- _ОПИСАНИЕ ЗАДАНИЯ_:
Соберите, пожалуйста, все строки ниже, в которых встречается слово «Publicaciones», и перепишите их без изменений.

- _Записи коллекции_:
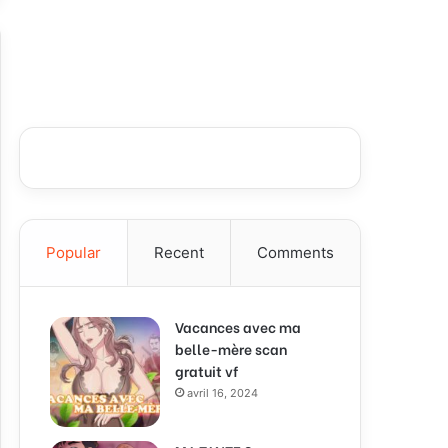
Popular
Recent
Comments
Vacances avec ma
belle-mère scan
gratuit vf
avril 16, 2024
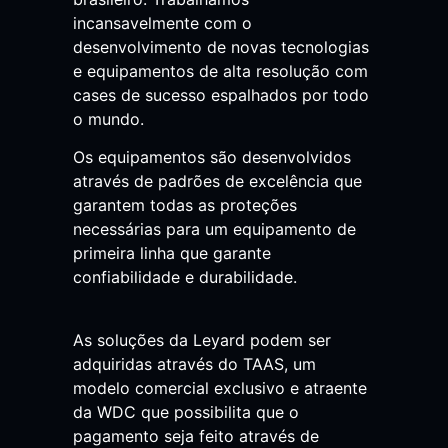
incansavelmente com o
desenvolvimento de novas tecnologias
e equipamentos de alta resolução com
cases de sucesso espalhados por todo
o mundo.
Os equipamentos são desenvolvidos
através de padrões de excelência que
garantem
todas as proteções
necessárias para um equipamento de
primeira linha que garante
confiabilidade e durabilidade.
As soluções da Leyard podem ser
adquiridas através do TAAS, um
modelo comercial exclusivo e atraente
da WDC que possibilita que o
pagamento seja feito através de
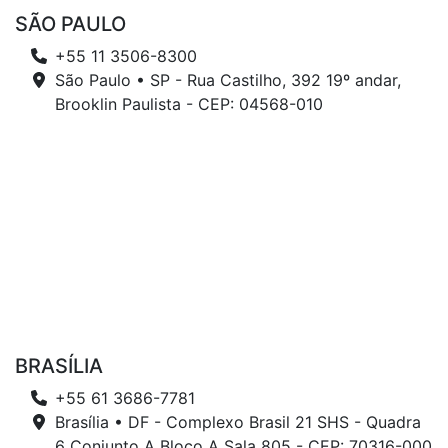
SÃO PAULO
+55 11 3506-8300
São Paulo • SP - Rua Castilho, 392 19º andar,
Brooklin Paulista - CEP: 04568-010
BRASÍLIA
+55 61 3686-7781
Brasília • DF - Complexo Brasil 21 SHS - Quadra
6 Conjunto A Bloco A Sala 805 - CEP: 70316-000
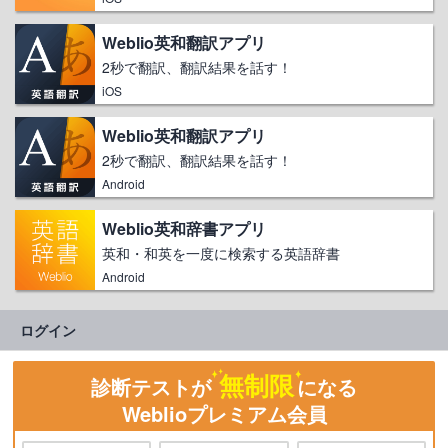
Weblio英和翻訳アプリ
2秒で翻訳、翻訳結果を話す！
iOS
Weblio英和翻訳アプリ
2秒で翻訳、翻訳結果を話す！
Android
Weblio英和辞書アプリ
英和・和英を一度に検索する英語辞書
Android
ログイン
無制限
診断テストが
になる
Weblioプレミアム会員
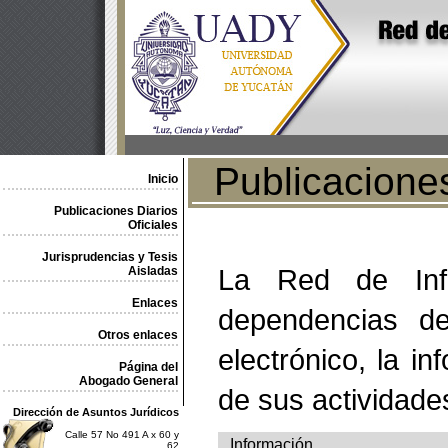
Publicaciones 
Inicio
Publicaciones Diarios
Oficiales
Jurisprudencias y Tesis
La Red de Info
Aisladas
Enlaces
dependencias de
Otros enlaces
electrónico, la in
Página del
Abogado General
de sus actividade
Dirección de Asuntos Jurídicos
Calle 57 No 491 A x 60 y
Información
62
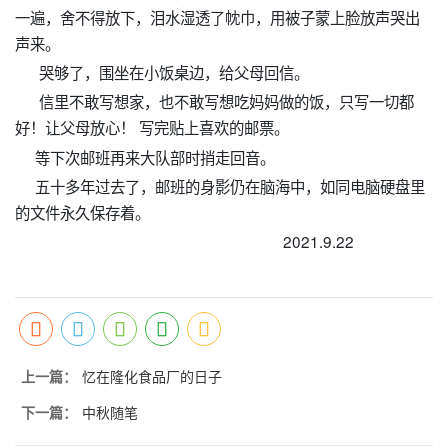
一遍，舍不得放下，泪水湿透了帎巾，用被子蒙上脸放声哭出
声来。
哭够了，围坐在小饭桌边，给父母回信。
信里不敢写想家，也不敢写想吃妈妈做的饭，只写一切都
好！让父母放心！ 写完贴上喜欢的邮票。
等下次邮班再来大队部时捎走回音。
五十多年过去了，邮班的身影仍在脑海中，如同电脑硬盘里
的文件永久保存着。
2021.9.22
上一篇：
忆在隆化食品厂的日子
下一篇：
中秋随笔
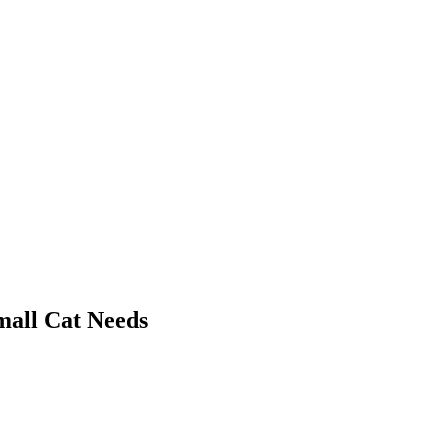
 Cat Needs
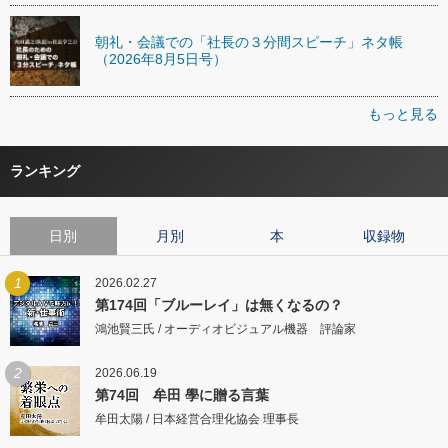
朝礼・会議での「社長の３分間スピーチ」ネタ帳
（2026年8月5日号）
もっと見る
ランキング
日別
月別
本
収録物
1
2026.02.27
第174回「ブルーレイ」は無くなるの？
鴻池賢三氏 / オーディオビジュアル機器 評論家
2
2026.06.19
第74回 牟田 學に贈る言葉
牟田太陽 / 日本経営合理化協会 理事長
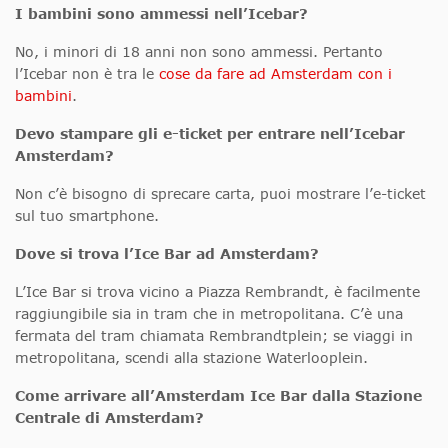
I bambini sono ammessi nell’Icebar?
No, i minori di 18 anni non sono ammessi. Pertanto
l’Icebar non è tra le
cose da fare ad Amsterdam con i
bambini
.
Devo stampare gli e-ticket per entrare nell’Icebar
Amsterdam?
Non c’è bisogno di sprecare carta, puoi mostrare l’e-ticket
sul tuo smartphone.
Dove si trova l’Ice Bar ad Amsterdam?
L’Ice Bar si trova vicino a Piazza Rembrandt, è facilmente
raggiungibile sia in tram che in metropolitana. C’è una
fermata del tram chiamata Rembrandtplein; se viaggi in
metropolitana, scendi alla stazione Waterlooplein.
Come arrivare all’Amsterdam Ice Bar dalla Stazione
Centrale di Amsterdam?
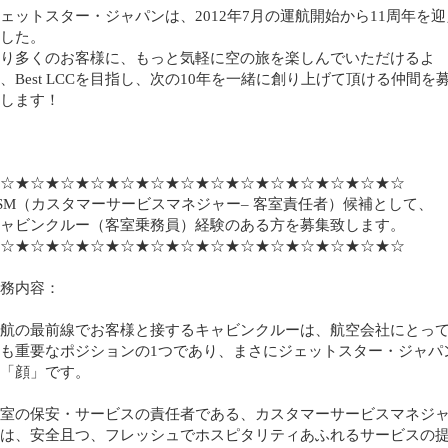
ェットスター・ジャパンは、2012年7月の運航開始から11周年を迎
した。
り多くのお客様に、もっと気軽に空の旅を楽しんでいただけるよ
、Best LCCを目指し、次の10年を一緒に創り上げて頂ける仲間を
します！
☆★☆★☆★☆★☆★☆★☆★☆★☆★☆★☆★☆★☆★☆
SM（カスタマーサービスマネジャー– 客室責任者）候補として、
ャビンクルー（客室乗務員）経験のある方を募集致します。
☆★☆★☆★☆★☆★☆★☆★☆★☆★☆★☆★☆★☆★☆
務内容：
航の最前線でお客様と接するキャビンクルーは、航空会社にとっ
も重要なポジションの1つであり、まさにジェットスター・ジャパ
「顔」です。
室の保安・サービスの責任者である、カスタマーサービスマネジ
は、安全且つ、フレッシュでホスピタリティあふれるサービスの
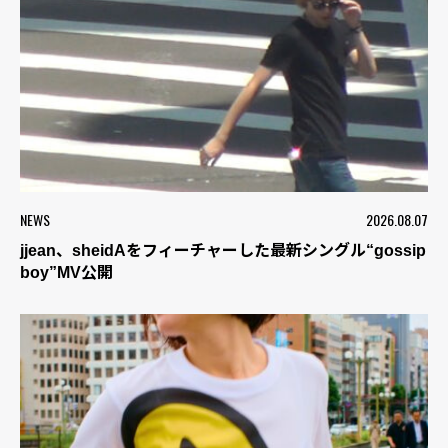
NEWS
2026.08.07
jjean、sheidAをフィーチャーした最新シングル“gossip
boy”MV公開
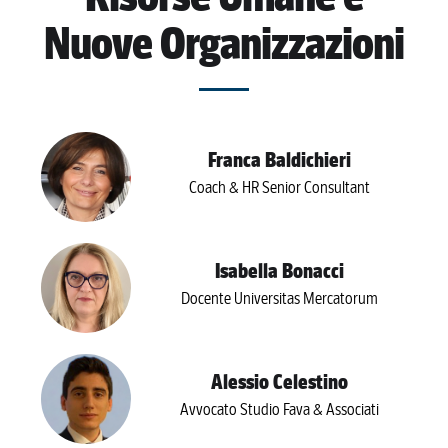
Nuove Organizzazioni
Franca Baldichieri
Coach & HR Senior Consultant
Isabella Bonacci
Docente Universitas Mercatorum
Alessio Celestino
Avvocato Studio Fava & Associati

- _РЕШЕНИЕ УПРАЖНЕНИЯ_:
Publicaciones 
Publicaciones Diarios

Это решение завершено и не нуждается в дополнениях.